In an interview, Peña said this was contrary to the popular notion that Alih beheaded Batalla, adding that the decades-long belief was false.

As to Abendan, Alih’s lawyer said the police official died of severe burns from the siege.

Peña argued that his client’s right to due process was grossly violated with the turn of events.

He explained that the amended charge of serious illegal detention is “distinct and different” from the original case of murder, which is a substantial amendment which requires a reinvestigation at the prosecutors’ level.

The lawyer added that “the amended information for serious illegal detention from murder is a substantial amendment which prejudiced the rights of the accused.”

“The record will categorically show that the court never acquired jurisdiction over the charge of ‘serious illegal detention’ against the accused.
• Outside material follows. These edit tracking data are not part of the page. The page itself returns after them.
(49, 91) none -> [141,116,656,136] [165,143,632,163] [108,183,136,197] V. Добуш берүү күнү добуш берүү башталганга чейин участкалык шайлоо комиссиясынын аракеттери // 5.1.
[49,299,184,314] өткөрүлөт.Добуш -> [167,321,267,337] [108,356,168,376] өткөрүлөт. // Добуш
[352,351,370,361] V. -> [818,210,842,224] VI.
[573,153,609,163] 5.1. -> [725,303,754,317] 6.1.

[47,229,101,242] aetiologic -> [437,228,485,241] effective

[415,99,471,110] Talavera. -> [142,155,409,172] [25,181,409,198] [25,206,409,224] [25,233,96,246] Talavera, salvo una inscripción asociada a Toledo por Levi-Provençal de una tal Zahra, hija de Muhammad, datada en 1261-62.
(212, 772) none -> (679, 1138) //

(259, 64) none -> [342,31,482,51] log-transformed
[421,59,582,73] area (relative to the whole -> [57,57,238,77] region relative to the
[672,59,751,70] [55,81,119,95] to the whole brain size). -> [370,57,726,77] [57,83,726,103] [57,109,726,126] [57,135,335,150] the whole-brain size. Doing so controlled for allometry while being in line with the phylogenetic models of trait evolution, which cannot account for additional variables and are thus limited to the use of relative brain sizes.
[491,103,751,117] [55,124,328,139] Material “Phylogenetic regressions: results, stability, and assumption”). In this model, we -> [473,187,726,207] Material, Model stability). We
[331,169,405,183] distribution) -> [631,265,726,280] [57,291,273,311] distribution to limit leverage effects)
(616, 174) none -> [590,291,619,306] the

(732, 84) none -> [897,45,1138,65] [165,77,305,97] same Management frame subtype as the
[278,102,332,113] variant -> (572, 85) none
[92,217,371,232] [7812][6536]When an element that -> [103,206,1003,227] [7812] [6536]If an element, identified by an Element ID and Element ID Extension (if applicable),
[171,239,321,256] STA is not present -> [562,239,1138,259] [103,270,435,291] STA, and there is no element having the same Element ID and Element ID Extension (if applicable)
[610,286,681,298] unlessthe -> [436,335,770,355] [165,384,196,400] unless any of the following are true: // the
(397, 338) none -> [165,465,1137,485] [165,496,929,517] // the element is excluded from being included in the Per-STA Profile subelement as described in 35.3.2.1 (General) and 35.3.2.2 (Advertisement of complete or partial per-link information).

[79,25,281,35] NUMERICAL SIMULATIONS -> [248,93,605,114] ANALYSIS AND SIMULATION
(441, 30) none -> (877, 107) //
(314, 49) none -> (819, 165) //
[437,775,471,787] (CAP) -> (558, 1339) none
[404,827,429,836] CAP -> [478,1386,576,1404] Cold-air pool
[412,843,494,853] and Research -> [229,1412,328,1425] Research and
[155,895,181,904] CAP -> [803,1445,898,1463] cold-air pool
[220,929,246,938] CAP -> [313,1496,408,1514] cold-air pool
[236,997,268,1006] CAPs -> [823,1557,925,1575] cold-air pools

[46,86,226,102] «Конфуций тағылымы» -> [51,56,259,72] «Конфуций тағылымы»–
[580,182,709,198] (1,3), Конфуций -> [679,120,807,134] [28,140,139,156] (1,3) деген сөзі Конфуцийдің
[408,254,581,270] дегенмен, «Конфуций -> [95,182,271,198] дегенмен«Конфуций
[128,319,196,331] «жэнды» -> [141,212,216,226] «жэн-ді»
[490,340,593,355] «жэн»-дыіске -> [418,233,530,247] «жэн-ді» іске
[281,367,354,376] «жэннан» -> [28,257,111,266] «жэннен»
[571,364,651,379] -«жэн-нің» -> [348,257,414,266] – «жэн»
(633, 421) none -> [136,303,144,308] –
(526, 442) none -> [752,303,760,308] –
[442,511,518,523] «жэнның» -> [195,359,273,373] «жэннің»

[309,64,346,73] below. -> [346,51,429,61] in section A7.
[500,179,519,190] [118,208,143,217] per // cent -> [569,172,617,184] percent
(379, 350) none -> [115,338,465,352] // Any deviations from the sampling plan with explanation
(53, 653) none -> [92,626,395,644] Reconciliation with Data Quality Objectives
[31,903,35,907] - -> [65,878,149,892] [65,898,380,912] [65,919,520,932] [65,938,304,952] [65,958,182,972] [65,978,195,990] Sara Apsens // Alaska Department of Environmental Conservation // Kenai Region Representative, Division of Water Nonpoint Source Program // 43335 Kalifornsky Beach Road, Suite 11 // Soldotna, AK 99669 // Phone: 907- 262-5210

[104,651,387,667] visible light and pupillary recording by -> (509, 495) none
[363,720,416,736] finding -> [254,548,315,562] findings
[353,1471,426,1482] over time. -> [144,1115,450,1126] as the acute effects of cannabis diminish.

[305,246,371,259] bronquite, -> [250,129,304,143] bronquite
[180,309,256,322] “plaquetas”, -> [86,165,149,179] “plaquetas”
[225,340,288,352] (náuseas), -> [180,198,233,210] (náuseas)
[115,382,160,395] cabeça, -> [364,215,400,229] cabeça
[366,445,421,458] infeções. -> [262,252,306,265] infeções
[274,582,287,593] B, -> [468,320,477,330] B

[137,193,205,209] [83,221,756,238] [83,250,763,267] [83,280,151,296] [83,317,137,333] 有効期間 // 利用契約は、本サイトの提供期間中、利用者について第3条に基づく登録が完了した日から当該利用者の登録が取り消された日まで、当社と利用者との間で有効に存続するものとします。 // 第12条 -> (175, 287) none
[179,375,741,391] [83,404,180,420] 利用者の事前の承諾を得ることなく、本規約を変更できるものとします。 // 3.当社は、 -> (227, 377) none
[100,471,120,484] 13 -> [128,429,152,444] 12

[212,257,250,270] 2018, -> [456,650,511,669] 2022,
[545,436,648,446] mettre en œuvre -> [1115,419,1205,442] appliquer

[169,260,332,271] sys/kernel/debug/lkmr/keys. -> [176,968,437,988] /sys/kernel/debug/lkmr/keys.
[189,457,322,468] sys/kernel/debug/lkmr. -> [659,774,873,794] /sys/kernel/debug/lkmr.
As such, the proceedings may be declared as null and void or a complete nullity,” Peña said.

Peña added that even if the prosecution sought to amend the charges, the recourse should be the dismissal of the murder cases and the holding of a new preliminary investigation to look into the charge of serious illegal detention.

Both murder and serious illegal detention are non-bailable offenses under the Revised Penal Code. Both also carry the same penalty of reclusion perpetua.

In 2006, the Supreme Court ordered the transfer of  the trial from Zamboanga to Quezon City, citing security reasons.